L'appel à candidatures du Prix Varenne 2026 vient d'être lancé. Il s'agit de l'un des rares concours de presse qui accorde une place importante à la presse locale. Mais cette édition intervient dans une période agitée pour la Fondation qui le pilote.

C’est l’un des concours journalistiques préféré par la presse locale. Depuis 1989, le Prix Varenne, organisé par la fondation homonyme qui possède Centre France, met à l’honneur chaque année de nombreux journalistes au travers de différentes catégories, dont l’une réservée à la PQR et l’autre à la PHR. Une juste récompense pour ces localiers qui sont ainsi enfin mis à l’honneur, tout comme  leurs consœurs et confrères de la PQN, de la radio ou de la télévision.
Pour participer, rien de plus simple : il suffit, d’ici le 5 octobre prochain, d’envoyer votre meilleur article (en format PDF) publié entre le 2 septembre 2025 et le 1er septembre 2026. Il faudra accompagner cet envoi de la copie de votre carte de presse, le concours n’étant ouvert qu’aux détenteurs de ce sésame professionnel (une preuve que votre dossier de CCIJP  en cours de traitement peut être acceptée).
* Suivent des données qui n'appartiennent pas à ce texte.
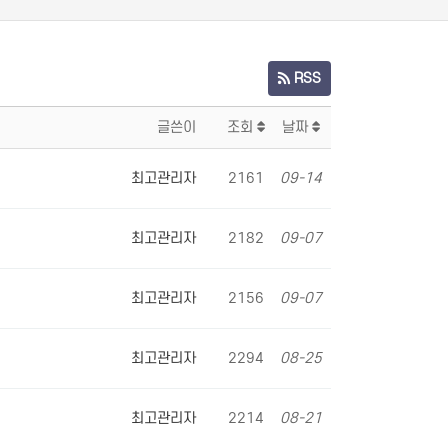
RSS
글쓴이
조회
날짜
최고관리자
2161
09-14
최고관리자
2182
09-07
최고관리자
2156
09-07
최고관리자
2294
08-25
최고관리자
2214
08-21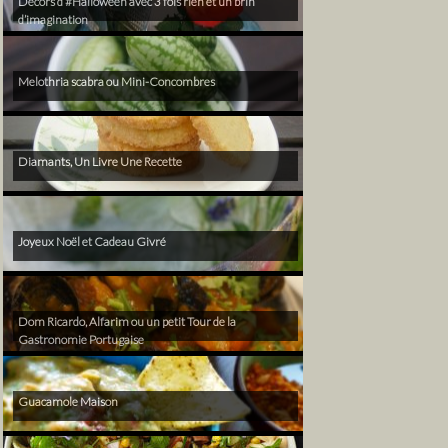
Décors d’#Halloween avec 3 fois rien et un brin
d’imagination
Melothria scabra ou Mini-Concombres
Diamants, Un Livre Une Recette
Joyeux Noël et Cadeau Givré
Dom Ricardo, Alfarim ou un petit Tour de la
Gastronomie Portugaise
Guacamole Maison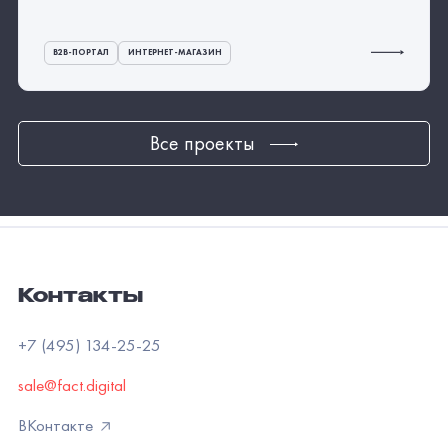
B2B-ПОРТАЛ
ИНТЕРНЕТ-МАГАЗИН
Все проекты
Контакты
+7 (495) 134-25-25
sale@fact.digital
ВКонтакте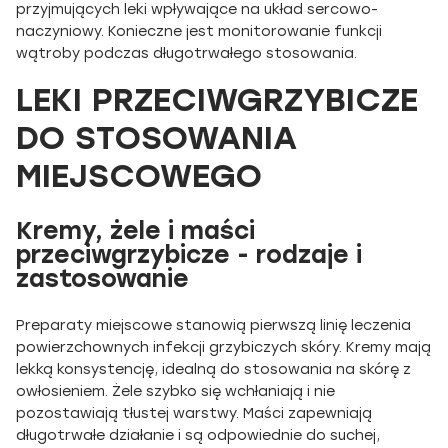
przyjmujących leki wpływające na układ sercowo-
naczyniowy. Konieczne jest monitorowanie funkcji
wątroby podczas długotrwałego stosowania.
LEKI PRZECIWGRZYBICZE
DO STOSOWANIA
MIEJSCOWEGO
Kremy, żele i maści
przeciwgrzybicze - rodzaje i
zastosowanie
Preparaty miejscowe stanowią pierwszą linię leczenia
powierzchownych infekcji grzybiczych skóry. Kremy mają
lekką konsystencję, idealną do stosowania na skórę z
owłosieniem. Żele szybko się wchłaniają i nie
pozostawiają tłustej warstwy. Maści zapewniają
długotrwałe działanie i są odpowiednie do suchej,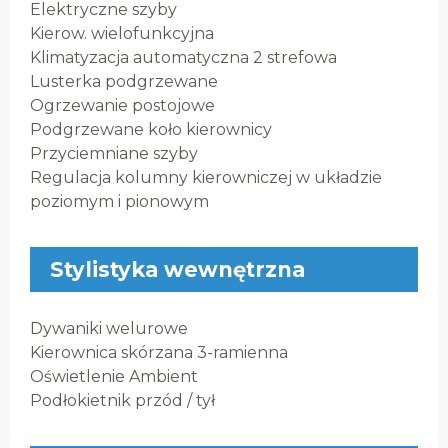
Elektryczne szyby
Kierow. wielofunkcyjna
Klimatyzacja automatyczna 2 strefowa
Lusterka podgrzewane
Ogrzewanie postojowe
Podgrzewane koło kierownicy
Przyciemniane szyby
Regulacja kolumny kierowniczej w układzie
poziomym i pionowym
Stylistyka wewnętrzna
Dywaniki welurowe
Kierownica skórzana 3-ramienna
Oświetlenie Ambient
Podłokietnik przód / tył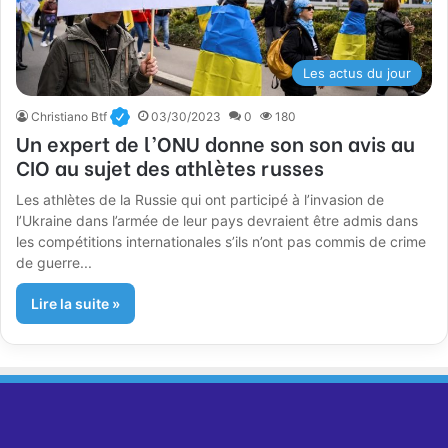
Les actus du jour
Christiano Btf
03/30/2023
0
180
Un expert de l’ONU donne son son avis au
CIO au sujet des athlètes russes
Les athlètes de la Russie qui ont participé à l’invasion de
l’Ukraine dans l’armée de leur pays devraient être admis dans
les compétitions internationales s’ils n’ont pas commis de crime
de guerre...
Lire la suite »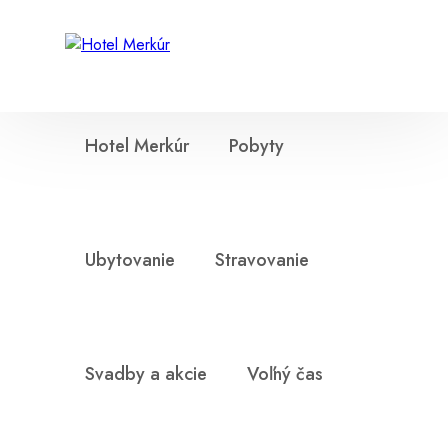
Hotel Merkúr
Pobyty
Ubytovanie
Stravovanie
Svadby a akcie
Voľný čas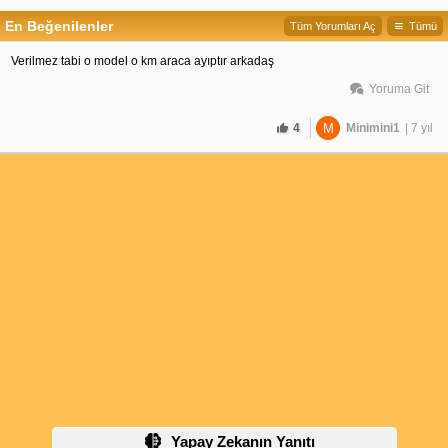
En Beğenilenler
Tüm Yorumları Aç
Tümü
Verilmez tabi o model o km araca ayıptır arkadaş
Yoruma Git
4
M
Minimini1
| 7 yıl
Yapay Zekanın Yanıtı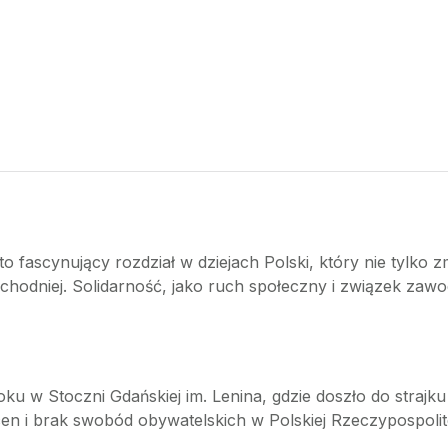
to fascynujący rozdział w dziejach Polski, który nie tylko zm
hodniej. Solidarność, jako ruch społeczny i związek zawo
oku w Stoczni Gdańskiej im. Lenina, gdzie doszło do strajk
en i brak swobód obywatelskich w Polskiej Rzeczypospolite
Tout ceci doit être transmis électroniquement, via la plateforme du concours sur le site de la fondation Varenne.

Huit catégories pour concourrir

La spécificité de ce prix est bien sûr la diversité des catégories dans lesquelles les différents journalistes peuvent concourir. Outre la PQR-PQD et la PHR, le prix se divise aussi entre la PQN, la radio, la presse magazine, la presse magazine en région, les JRI (journalistes reporters d’images) et enfin la photo. Ainsi, les journalistes de presse hebdomadaire régionale peuvent participer dans leur section, mais aussi dans celle dédiée à la photo de presse.
Pour chaque catégorie, le vainqueur du Grand prix se verra remettre, lors de la cérémonie qui se tiendra à Paris début 2027 (un peu plus tard que d’habitude) un chèque de 4000 €. Un second prix ira lui à un jeune journaliste (moins de 30 ans et de trois ans de carte de presse), doté de 2500€. En PQR-PQD, un troisième prix d’une valeur de 1000€ récompensera un reportage strictement numérique. De même qu’en photo, le prix spécifique pour la PQR sera doté du même prix.
Pour chaque catégorie, un jury de professionnels se réunira d’ici la fin de l’année pour décider des lauréats. Un moment généralement animé durant lequel chacun des membres tente de mettre toute sa conviction pour défendre les sujets qu’il a préféré ! Avec parfois des échanges passionnés sur le métier et la façon de l’appréhender.

Attention : les lauréats de l’an dernier ne peuvent évidement pas candidater pour cette nouvelle édition. Mais tous les journalistes, quels que soient leur support, sont invités via ce concours à démontrer que la presse et les médias, du plus petit village jusqu’à l’international, sait faire dans l’excellence.

Une édition 2026 sous tension

Le Prix Varenne 2026, annoncé le 7 juillet, arrive dans un moment complexe pour la Fondation. qui est l’actionnaire majoritaire du Groupe Centre-France. Ce dernier a en effet annoncé en avril un plan de transformation assorti de la suppression de 152 postes.
Parallèlement à cela, les bénévoles assurant notamment l’organisation du concours, ont adressé fin juin, selon les informations révélées par la Correspondance de la presse, un courrier aux membres du conseil d’administration de la Fondation. Ces bénévoles évoquent une réduction des moyens mis à leur disposition, et demandent également « surseoir aux prix (en 2026), dans l’attente de conditions de fonctionnement stabilisées qui pourraient permettre leur reprise. » Joint par la Correspondance, Alain Védrine, administrateur de la Fondation Varenne et président du conseil d’administration de SA La Montagne, réfute ces propos, et explique que la Fondation dispose de trésorerie (un demi-million d’euros) tout en notant que le groupe Centre-France « a décidé de ne plus financer la Fondation pour les prochaines années à venir« . 
Le lancement du concours le 7 juillet, assorti de l’annonce de ses 50000 € de dotations, devrait mettre en tout cas un point -vraisemblablement pas final- à ces discussions.